Did you check if your dbNSFP file contains the columns: GDI, GO_biological_process, GTEx_V8_eQTL_gene, GTEx_V8_eQTL_tissue
Hi, The dbNSFP file name is dbNSFP4.7a_grch37.gz. In dbNSFP4.7a.readme.txt, the column names GDI, GO_biological_process, GTEx_V8_eQTL_gene, GTEx_V8_eQTL_tissue are there. Also the generated .table file contains these columns. Surprisingly, there is a warning while generating the .table file which is : _the following columns were not found in file header: GDI, GO_biologicalprocess.
Can you send all the commands you run to generate the files?
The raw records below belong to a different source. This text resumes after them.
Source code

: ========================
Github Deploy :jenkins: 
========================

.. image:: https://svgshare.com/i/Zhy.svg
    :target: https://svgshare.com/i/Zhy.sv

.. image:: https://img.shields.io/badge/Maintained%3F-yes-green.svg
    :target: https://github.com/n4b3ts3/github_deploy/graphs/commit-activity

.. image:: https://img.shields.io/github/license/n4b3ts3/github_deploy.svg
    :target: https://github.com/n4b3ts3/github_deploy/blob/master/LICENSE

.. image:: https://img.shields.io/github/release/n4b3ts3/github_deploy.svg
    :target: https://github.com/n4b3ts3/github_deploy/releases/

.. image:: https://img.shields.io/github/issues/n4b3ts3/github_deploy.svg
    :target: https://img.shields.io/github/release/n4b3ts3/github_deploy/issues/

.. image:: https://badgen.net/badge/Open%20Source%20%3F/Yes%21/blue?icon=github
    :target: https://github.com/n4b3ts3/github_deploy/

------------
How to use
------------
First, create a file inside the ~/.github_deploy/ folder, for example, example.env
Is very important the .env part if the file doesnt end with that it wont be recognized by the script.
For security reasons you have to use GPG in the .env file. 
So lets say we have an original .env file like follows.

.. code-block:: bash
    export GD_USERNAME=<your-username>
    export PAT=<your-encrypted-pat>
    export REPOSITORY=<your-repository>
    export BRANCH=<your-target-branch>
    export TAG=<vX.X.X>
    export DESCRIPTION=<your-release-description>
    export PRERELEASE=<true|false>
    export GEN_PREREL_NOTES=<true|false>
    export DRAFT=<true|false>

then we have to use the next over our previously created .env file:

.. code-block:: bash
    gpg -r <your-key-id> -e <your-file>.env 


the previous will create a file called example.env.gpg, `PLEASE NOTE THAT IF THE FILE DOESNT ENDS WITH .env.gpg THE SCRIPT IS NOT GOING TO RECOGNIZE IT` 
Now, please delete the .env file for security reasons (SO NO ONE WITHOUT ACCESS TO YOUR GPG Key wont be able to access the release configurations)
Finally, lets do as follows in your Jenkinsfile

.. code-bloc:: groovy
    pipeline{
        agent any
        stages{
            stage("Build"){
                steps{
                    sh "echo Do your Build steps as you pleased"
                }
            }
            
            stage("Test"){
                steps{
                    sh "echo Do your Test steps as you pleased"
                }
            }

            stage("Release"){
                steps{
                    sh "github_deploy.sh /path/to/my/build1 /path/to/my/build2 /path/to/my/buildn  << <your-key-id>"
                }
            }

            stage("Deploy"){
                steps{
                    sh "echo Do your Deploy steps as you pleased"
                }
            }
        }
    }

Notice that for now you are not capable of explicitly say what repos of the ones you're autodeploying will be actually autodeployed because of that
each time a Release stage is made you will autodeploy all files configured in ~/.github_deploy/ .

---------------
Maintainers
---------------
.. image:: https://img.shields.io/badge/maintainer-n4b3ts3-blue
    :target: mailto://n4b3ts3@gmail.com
Sure. Following are the commands I used:
./vep \
--offline --format vcf --assembly GRCh37 \
--dir_cache /*/*/ \
--force_overwrite \
--everything --per_gene --species homo_sapiens \
--fork 40 \
--dir_plugins /*/*/ \
--plugin pLI,file=./pLI_values.txt \
--plugin dbNSFP,./dbNSFP4.7a_grch37.gz,GDI,GO_biological_process,GTEx_V8_eQTL_gene,GTEx_V8_eQTL_tissue \
-i ./*.vcf \
--tab --fields "Location,Allele,SYMBOL,Consequence,GDI,GO_biological_process,GTEx_V8_eQTL_gene,GTEx_V8_eQTL_tissue" -o stdout | \
filter_vep --filter "MAX_AF < 0.01 on not MAX_AF" \
-o ./*.table
Thanks.
Which commands did you run to prepare the file dbNSFP4.7a_grch37.gz
?
As highlighted here: https://github.com/Ensembl/VEP_plugins/blob/release/111/dbNSFP.pm, when I tried to download the dbNSFP4.7a.zip file using the following command:
wget ftp://dbnsfp:dbnsfp@dbnsfp.softgenetics.com/dbNSFP4.7a.zip
it failed due to some connection issue. So I used:
wget https://dbnsfp.s3.amazonaws.com/dbNSFP4.7a.zip
as mentioned here: https://sites.google.com/site/jpopgen/dbNSFP. And then I just followed the remaining steps as mentioned here: https://github.com/Ensembl/VEP_plugins/blob/release/111/dbNSFP.pm.
Can you send the first lines of your dbSNFP file?
Surprisingly, there is a warning while generating the .table file which is : the following columns were not found in file header: GDI, GO_biological_process.
Which command did you run to generate that file? Could you please send the command and the full warning message?
I cannot see the GDI
and GO_biological_process
in your header but it's difficult to find the header names in the screenshot. Can you paste the header line here?
Can you please double-check the file you downloaded has these two columns?
For GTEx_V8_eQTL_gene
and GTEx_V8_eQTL_tissue
if there is no value then the column has .
this means VEP will attach .
to your variant.
Please paste the VEP output here.
I am trying to generate a data frame (in .table format) from a VEP annotated multi sample vcf file. I am using the following code:
Using this, I am able to generate a .table file, that contains the desired output with some exceptions. These are as follow:
Is it possible to add sample specific GT, AD, DP, GQ information to this file?
There are some columns, such as Position in "cDNA,Amino acid change,Codon change" are returning with missing values, even though they have annotations in the VEP annotated vcf file (in CSQ field).